Le cap des 120.000 apprentis dans l'enseignement supérieur a été franchi en 2013. 18% des apprentis du supérieur préparent un DUT, 38% une licence professionnelle, 21% un master professionnel, 10% un master, et 9% sont en formation d'ingénieurs.

+111% en sept ans

La poussée la plus remarquable concerne les diplômes de niveau I et II (bac+2 à bac+4), le nombre de diplômés alternants étant passé de 23.531 en 2004-2005 à 55.693 en 2011-2012. Soit un bond de 111%. "L'engouement grimpe au rythme des diplômes", précisent les auteurs de l'étude. La palme revient au diplôme d'ingénieur avec ses 180 cursus différents (+6.930 apprentis, soit +97 %) et au master (+8.195 apprentis, soit +273 %).

L'apprentissage serait-il alors un ascenseur social ? "Certainement", assure le rapport. Il permet à des jeunes souvent issus de milieux modestes de poursuivre leurs études tout en travaillant. Ce mode de formation a permis à certains d'accéder à des diplômes auxquels ils auraient dû renoncer s'ils n'avaient pu bénéficier d'un salaire facilitant leur autonomie financière.

Mais ce dispositif de formation est aussi et surtout "un excellent tremplin pour un emploi durable dans l'entreprise". Selon la dernière note de la DEPP (Direction de l'évaluation, de la prospective et de la performance), 65% des jeunes apprentis ont trouvé un emploi sept mois après la fin de leur apprentissage. Pour les diplômés de BTS, ce chiffre atteint 78%, et 77% pour les diplômés alternants de niveau I et II.

Les systèmes scolaires sont encore peu enclins à inciter les jeunes à une orientation positive vers l'apprentissage

Les raisons ? D'abord, la loi Seguin du 23 juillet 1987, qui a ouvert la voie à l'apprentissage dans l'enseignement supérieur, a concouru sérieusement à l'amélioration de l'image de l'ensemble de l'apprentissage. Mais surtout, la formation s'est mieux adaptée aux besoins des entreprises au cours des dernières années. "L'ouverture de l'enseignement supérieur à l'apprentissage depuis 1990 a permis à la fois d'élargir la palette des métiers accessibles à l'apprentissage, de constituer de nouvelles formations adaptées au marché du travail mais également de contribuer à la performance du système universitaire", analysent les auteurs de l'étude.

Trouver une nouvelle manière d'enseigner

Reste des freins à faire sauter pour atteindre l'objectif fixé par le gouvernement de 250.000 apprentis dans le supérieur d'ici à 2020. Au-delà des obstacles financiers pour les entreprises (baisse des subventions des régions, baisse des fonds de la professionnalisation transférés par les OPCA...), d'autres résistances, pédagogiques, culturelles et organisationnelles, tout aussi puissantes, persistent.

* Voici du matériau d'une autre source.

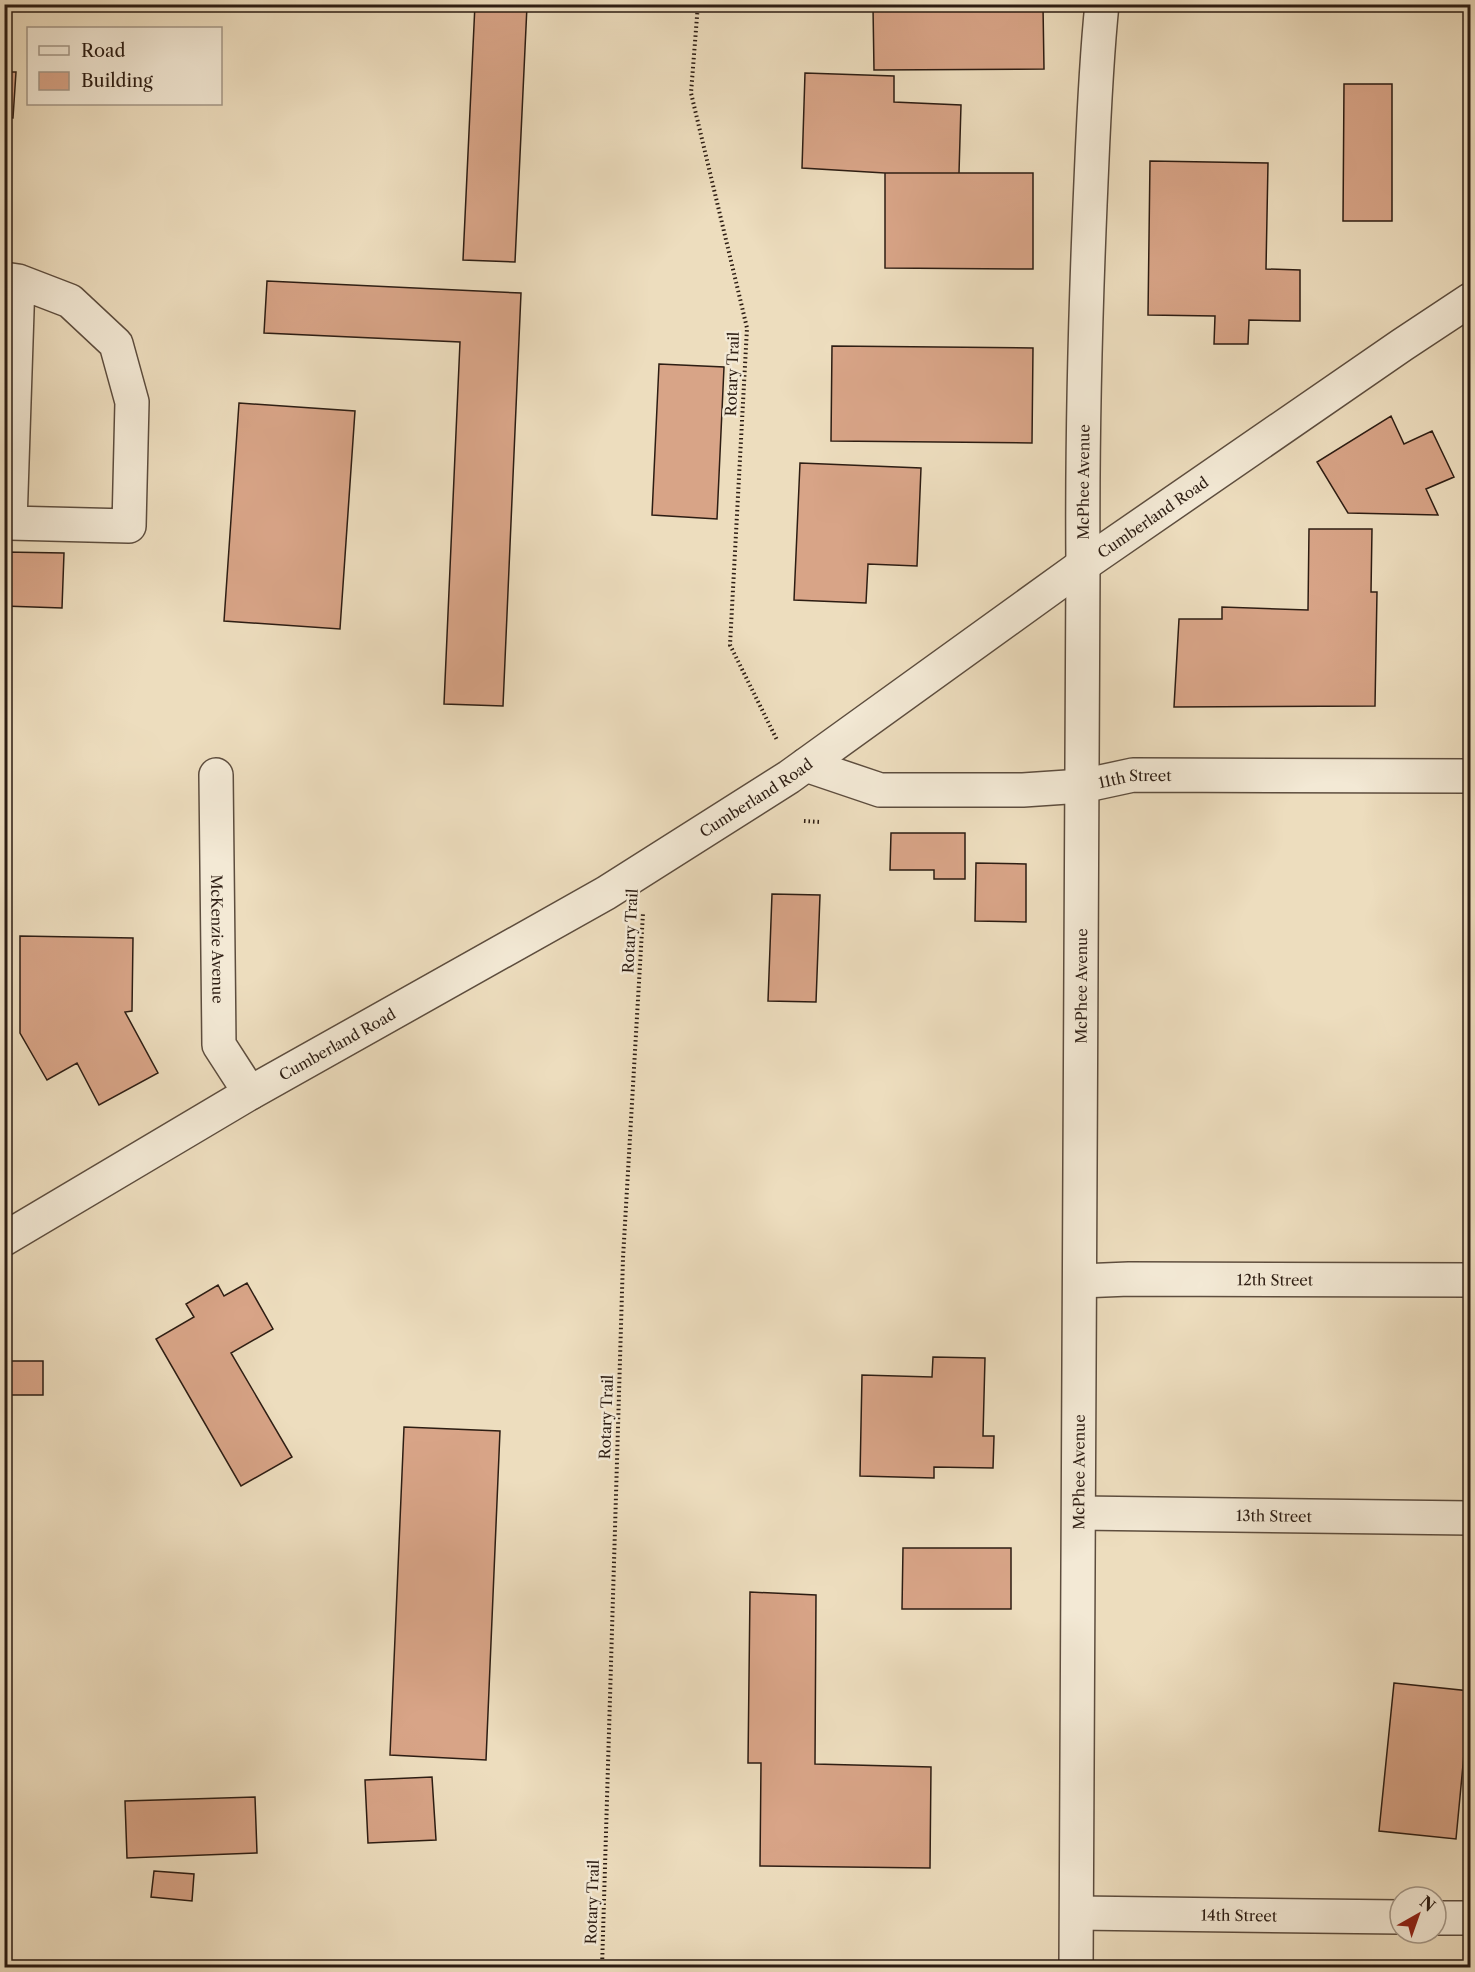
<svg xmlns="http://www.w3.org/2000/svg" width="1475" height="1972" font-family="'Libre Caslon Text',serif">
  <rect width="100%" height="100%" fill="#edddbe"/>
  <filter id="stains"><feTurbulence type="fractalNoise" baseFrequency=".00333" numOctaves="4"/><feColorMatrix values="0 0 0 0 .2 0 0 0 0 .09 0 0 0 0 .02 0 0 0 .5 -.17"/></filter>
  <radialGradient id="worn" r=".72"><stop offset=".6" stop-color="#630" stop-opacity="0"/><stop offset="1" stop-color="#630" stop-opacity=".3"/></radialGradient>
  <path fill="#d8a487" stroke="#2d1d13" stroke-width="1.5" d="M 475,4 L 527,6 L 515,262 L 463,260 Z
    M 1043,6 L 1044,69 L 874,70 L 873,7 Z
    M 4,72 L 16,72 L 13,118 L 4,117 Z
    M 805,73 L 894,76 L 894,102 L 961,105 L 959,173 L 885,173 L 802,168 Z
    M 1344,84 L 1392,84 L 1392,221 L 1343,221 Z
    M 1150,161 L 1268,163 L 1266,269 L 1300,270 L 1300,321 L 1249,320 L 1248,344 L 1214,344 L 1215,316 L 1148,315 Z
    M 885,173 L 1033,173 L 1033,269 L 885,268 Z
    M 267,281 L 521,293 L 503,706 L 444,704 L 460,342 L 264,333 Z
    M 832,346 L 1033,348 L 1032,443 L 831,441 Z
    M 659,364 L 724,367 L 717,519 L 652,515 Z
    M 239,403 L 355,411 L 340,629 L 224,621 Z
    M 1391,416 L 1404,444 L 1432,431 L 1454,477 L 1426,489 L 1438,515 L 1348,513 L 1317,462 Z
    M 800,463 L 921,468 L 917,566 L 868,564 L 866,603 L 794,600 Z
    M 1309,529 L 1372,529 L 1371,592 L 1377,592 L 1375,706 L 1174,707 L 1179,619 L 1222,619 L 1222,607 L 1308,610 Z
    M 4,552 L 64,553 L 62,608 L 4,606 Z
    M 891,833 L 965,833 L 965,879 L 934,879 L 934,870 L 890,870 Z
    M 976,863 L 1026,864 L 1026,922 L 975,921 Z
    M 772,894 L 820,895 L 816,1002 L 768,1001 Z
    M 20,936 L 133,938 L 132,1011 L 125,1012 L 158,1073 L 99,1105 L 77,1063 L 47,1080 L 20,1033 Z
    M 247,1283 L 273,1329 L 231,1353 L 292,1457 L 241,1486 L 156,1339 L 194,1317 L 186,1304 L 218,1285 L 224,1296 Z
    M 933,1357 L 985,1358 L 983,1436 L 994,1436 L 993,1468 L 934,1467 L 934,1478 L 860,1476 L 862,1375 L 932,1377 Z
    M 4,1361 L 43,1361 L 43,1395 L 4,1395 Z
    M 404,1427 L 500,1431 L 486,1760 L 390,1755 Z
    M 903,1548 L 1011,1548 L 1011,1609 L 902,1609 Z
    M 750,1592 L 816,1595 L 815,1764 L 931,1767 L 930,1868 L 760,1866 L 761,1763 L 748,1763 Z
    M 1394,1683 L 1470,1691 L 1456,1839 L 1379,1831 Z
    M 432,1777 L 436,1840 L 368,1843 L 365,1780 Z
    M 255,1797 L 257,1853 L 127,1858 L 125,1801 Z
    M 154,1871 L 194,1874 L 192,1901 L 151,1897 Z"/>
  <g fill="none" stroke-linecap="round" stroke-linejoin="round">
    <defs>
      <g id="minor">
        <path d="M 4,279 L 18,281 L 70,301 L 116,344 L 132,402 L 129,526 L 10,523 L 18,281"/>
        <path id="s1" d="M 806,765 L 880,790 L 1023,790 L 1082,786 L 1133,775 L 1470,776"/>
        <path id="s2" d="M 216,775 L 219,1045 L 250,1093"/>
        <path id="s3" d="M 4,1239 L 250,1093 L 606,893 L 789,777 L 1083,565 L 1402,345 L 1470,300"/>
        <path id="s4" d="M 1080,1281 L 1129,1279 L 1470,1280"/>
        <path id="s5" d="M 1079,1513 L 1470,1518"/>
        <path id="s6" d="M 1077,1913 L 1400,1917"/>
        <path d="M 1436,1918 L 1470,1918"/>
        <path id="s7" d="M 1076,1968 L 1083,565 C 1082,445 1085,325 1090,205 C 1093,138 1095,71 1102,4"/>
      </g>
    </defs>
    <use href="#minor" stroke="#5d4d3e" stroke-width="36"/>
    <path stroke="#2d1d13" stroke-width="4" stroke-dasharray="1.5 3" stroke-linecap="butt" d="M 698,4 L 691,93 L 747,328 L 730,645 L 777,740
      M 804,821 L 820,822
      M 602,1968 L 623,1258 L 643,913"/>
    <use href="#minor" stroke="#f3e9d5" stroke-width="33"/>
  </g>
  <g text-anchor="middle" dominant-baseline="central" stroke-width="5" stroke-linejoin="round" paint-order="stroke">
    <g font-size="15" fill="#2d1d13" stroke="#f3e9d5">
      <text transform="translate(732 374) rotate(-88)">Rotary Trail</text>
      <text stroke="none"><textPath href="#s7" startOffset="1486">McPhee Avenue</textPath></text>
      <text stroke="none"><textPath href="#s3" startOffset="1358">Cumberland Road</textPath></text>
      <text stroke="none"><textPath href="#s1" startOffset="334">11th Street</textPath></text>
      <text stroke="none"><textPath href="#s3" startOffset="872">Cumberland Road</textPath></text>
      <text transform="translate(630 931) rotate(-87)">Rotary Trail</text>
      <text stroke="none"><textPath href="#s2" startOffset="164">McKenzie Avenue</textPath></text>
      <text stroke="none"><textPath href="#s7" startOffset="982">McPhee Avenue</textPath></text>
      <text stroke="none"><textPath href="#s3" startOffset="386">Cumberland Road</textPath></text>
      <text stroke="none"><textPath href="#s4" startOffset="195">12th Street</textPath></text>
      <text transform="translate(606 1417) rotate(-88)">Rotary Trail</text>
      <text stroke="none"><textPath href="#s7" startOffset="496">McPhee Avenue</textPath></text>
      <text stroke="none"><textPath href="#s5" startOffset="195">13th Street</textPath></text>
      <text transform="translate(592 1902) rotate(-88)">Rotary Trail</text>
      <text stroke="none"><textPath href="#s6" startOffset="162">14th Street</textPath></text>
    </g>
  </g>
  <rect width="1475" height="1972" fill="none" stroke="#edddbe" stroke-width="24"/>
  <rect x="6" y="6" width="1463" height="1960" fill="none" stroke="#2d1d13" stroke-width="3"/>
  <rect x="12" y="12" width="1451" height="1948" fill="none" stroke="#2d1d13" stroke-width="1.5"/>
  <rect x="27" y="27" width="195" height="78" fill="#f3e9d5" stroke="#a49787" stroke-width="1.5"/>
  <rect x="39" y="46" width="30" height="9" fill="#f3e9d5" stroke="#a49787" stroke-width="1.5"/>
  <text x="81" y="57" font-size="18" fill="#2d1d13">Road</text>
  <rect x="39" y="72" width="30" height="18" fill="#d8a487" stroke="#a49787" stroke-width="1.5"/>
  <text x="81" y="87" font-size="18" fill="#2d1d13">Building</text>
  <g transform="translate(1418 1915) rotate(40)"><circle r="28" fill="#f3e9d5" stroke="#a49787" stroke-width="1.5"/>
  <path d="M0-4.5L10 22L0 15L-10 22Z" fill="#8f2418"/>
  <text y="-9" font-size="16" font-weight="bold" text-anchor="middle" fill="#2d1d13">N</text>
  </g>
  <rect width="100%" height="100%" filter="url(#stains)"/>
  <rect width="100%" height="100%" fill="url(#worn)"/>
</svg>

"Malgré l'amélioration de son image, l'apprentissage reste encore, aussi bien dans les familles que dans certaines équipes pédagogiques, associé aux premiers niveaux de qualification", notent les auteurs. À cela s'ajoute la peur de la dévalorisation du diplôme. "Les savoirs académiques et ceux appliqués aux situations professionnelles sont bel et bien deux savoirs complémentaires et l'un ne nuit pas à l'autre, insiste l'étude, qui déplore le peu de visibilité de l'apprentissage dans le système d'orientation. Les systèmes scolaires sont encore peu enclins à inciter les jeunes à une orientation positive vers l'apprentissage."

Une "pédagogie de l'alternance" reste encore à mettre en œuvre pour répondre à la mixité des publics, même si de nombreuses expérimentations ont été menées. "L'apprentissage permet de former autrement, et ainsi de mieux répondre à la diversification des publics étudiants. Car tous les jeunes n'apprennent pas de la même manière. Ils présentent des profils diversifiés, tant dans leur style cognitif que dans leurs motivations et leurs ressources", analysent les auteurs.

Le chantier est donc loin d'être terminé. Pour les auteurs, les pistes sont nombreuses : dimensionner l'alternance à l'échelle européenne et internationale pour en faire un véritable atout, mais aussi diagnostiquer les besoins à venir afin de créer les filières pédagogiques adaptées.